It's the kind of asteroid that some scientists worry about, and it's coming relatively close to Earth on Saturday. Thankfully, it is expected to remain a safe distance away.
Named 2002 NN4, the asteroid is more than 1,000 feet across and will swing by near enough to make it onto NASA's "close approach" list, which documents near-Earth objects and the dates they approach our planet.
It's traveling at more than 20,000 mph — so the damage 2002 NN4 could inflict on earth is catastrophic, Derek Buzasi, professor of physics at Florida Gulf Coast University, told USA TODAY. He said 2002 NN4 is bigger than roughly 90% of asteroids and likened it to a football stadium.
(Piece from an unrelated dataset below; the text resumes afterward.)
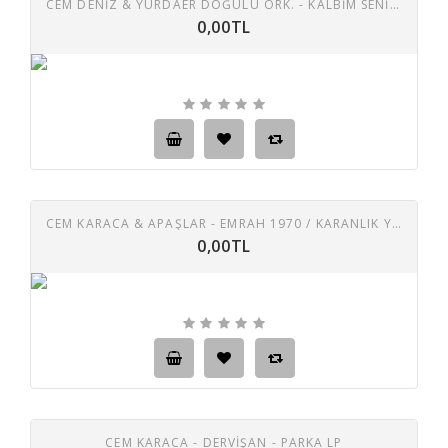
CEM DENİZ & YURDAER DOĞULU ORK. - KALBIM SENINDIR / EŞREFIM NENNI
0,00TL
CEM KARACA & APAŞLAR - EMRAH 1970 / KARANLIK YOLLAR
0,00TL
CEM KARACA - DERVİŞAN - PARKA LP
Thankfully, this particular space rock is predicted to stay more than 3 million miles away — or 13 times farther from us than the Moon, NASA said in an emailed statement to USA TODAY. The path of the asteroid is expected to vary by only around 125 miles.
"In short, 2002 NN4 is a very well-known asteroid with a known orbit that will pass Earth at a (very) safe distance," wrote Ian J. O'Neill of NASA's Jet Propulsion Laboratory.
Asteroids like 2002 NN4 cause concern because of their potential impact on Earth. While smaller space rocks are difficult to track, they are unlikely to cause major damage. Larger asteroids are fairly well understood and tracked, Buzasi said.
While the path of 2002 NN4 is well known, some asteroids its size may have not yet been discovered, Buzasi said. Those are the ones experts worry about.